Why is the definition of derivative what it is?

Question

In our lectures, we've been taught the following:

We say that $f:\mathbb{R}^3\to\mathbb{R}$ is differentiable at a point $X$,iff there exists $\alpha\in\mathbb{R}^3$ such that $$\epsilon (H)=\frac{f(X+H)-f(X)-\alpha\cdot H}{\|H\|}\to0$$ as $\|H\|\to0$ and the derivative is $\alpha$

But I can't understand why this should work? What is the intuition behind setting up $\epsilon(H)$ like this? Why the dot product ($\alpha\cdot H$)? What does $\alpha$ represent physically on the curve?

Please help, thanks.

Answer 1

Say $\mathbf{v}$ is a unit vector and $f:\mathbb{R}^n\to\mathbb{R}$ a scalar function.

The directional derivative of $f$ at $\mathbf{x}$ in the direction of $\mathbf{v}$ is

$$ D_{\mathbf{v}}f(\mathbf{x}) = \lim_{h\to0} \frac{f(\mathbf{x}+h\mathbf{v})-f(\mathbf{x})}{h}. $$

If we interpret $f(\mathbf{x}+h\mathbf{v})$ as a function of $h$ with $\mathbf{x},\mathbf{v}$ fixed, this is

$$\begin{array}{l} \displaystyle \frac{\mathrm{d}}{\mathrm{d}h}f(\mathbf{x}+h\mathbf{v}) &= \displaystyle\frac{\partial f}{\partial x_1}\frac{\partial (x_1+hv_1)}{\partial h}+\cdots+\frac{\partial f}{\partial x_n}\frac{\partial(x_n+hv_n)}{\partial h} \\[5pt] & \displaystyle = \frac{\partial f}{\partial x_1}v_1+\cdots+\frac{\partial f}{\partial x_n}v_n \end{array} $$

at $h=0$ (so all the partials $\partial f/\partial x_i$ are evaluated at $\mathbf{x}$) by the multivariable chain rule.

This is just the dot product $D_{\mathbf{v}}f(\mathbf{x})=\nabla f(\mathbf{x})\cdot \mathbf{v}$ where $\nabla f$ is the gradient.

Rearranging, this may be written as

$$ \frac{f(\mathbf{x}+h\mathbf{v})-f(\mathbf{x})-\nabla f(\mathbf{x})\cdot(h\mathbf{v})}{h}\to0 \quad \textrm{as }h\to0. $$

With the substitution $\mathbf{h}=h\mathbf{v}$ this becomes

$$\frac{f(\mathbf{x}+\mathbf{h})-f(\mathbf{x})-\nabla f(\mathbf{x})\cdot\mathbf{h}}{\|\mathbf{h}\|}\to0 \quad \textrm{as }\|\mathbf{h}\|\to0. $$

The derivative of $f$ at $\mathbf{x}$ in this case is a vector $\nabla f(\mathbf{x})\in\mathbb{R}^n$ depending on $\mathbf{x}$.

More generally one can do the same thing to vector functions $f:\mathbb{R}^n\to\mathbb{R}^m$, in which case a linear function $Df:\mathbb{R}^n\to\mathbb{R}^m$ will be applied to $\mathbf{h}$ instead of a dot product with a vector. (This is a generalization since any linear function $\mathbb{R}^n\to\mathbb{R}$ is just a dot product with some vector.)

Answer 2

As stated in my comment, $\alpha$ is a linear transformation that approximates the function $f$ well in a small region.

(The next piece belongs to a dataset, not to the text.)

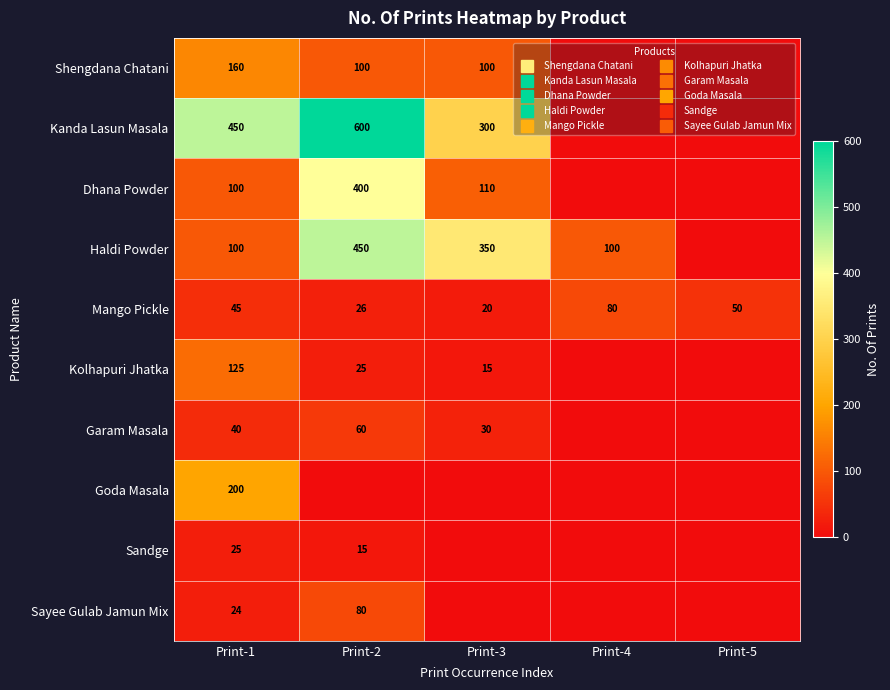

What is the average value of the Goda Masala series?

40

I can only show you why the definition makes sense, but not tell the physical meaning.

You can find the following arguments in Spivak's Calculus on Manifolds.

In single variable case, we define the derivative at a point $x$ by $$L:=\lim\limits_{h\to0}\frac{f(x+h)-f(x)}{h}$$ if such number $L$ exists. The number $L$ is called the derivative of $f$ at $x$. Equivalently, we have $$\lim\limits_{h\to0}\frac{f(x+h)-f(x)}{h}-L=0,$$ or $$\lim\limits_{h\to0}\frac{f(x+h)-f(x)-Lh}{h}=0.$$ To generalise this expression to several variables, we put the norm sign in both the numerator and the denominator (so that division makes sense), and require that $L$ is a linear transformation. The function $f$ is differentiable at $x$ if there exists a linear transformation $L$ such that $$\lim\limits_{h\to0}\frac{\lVert f(x+h)-f(x)-Lh\rVert}{\lVert h\rVert}=0.$$ The function $L$ is then the derivative of $f$ at $x$.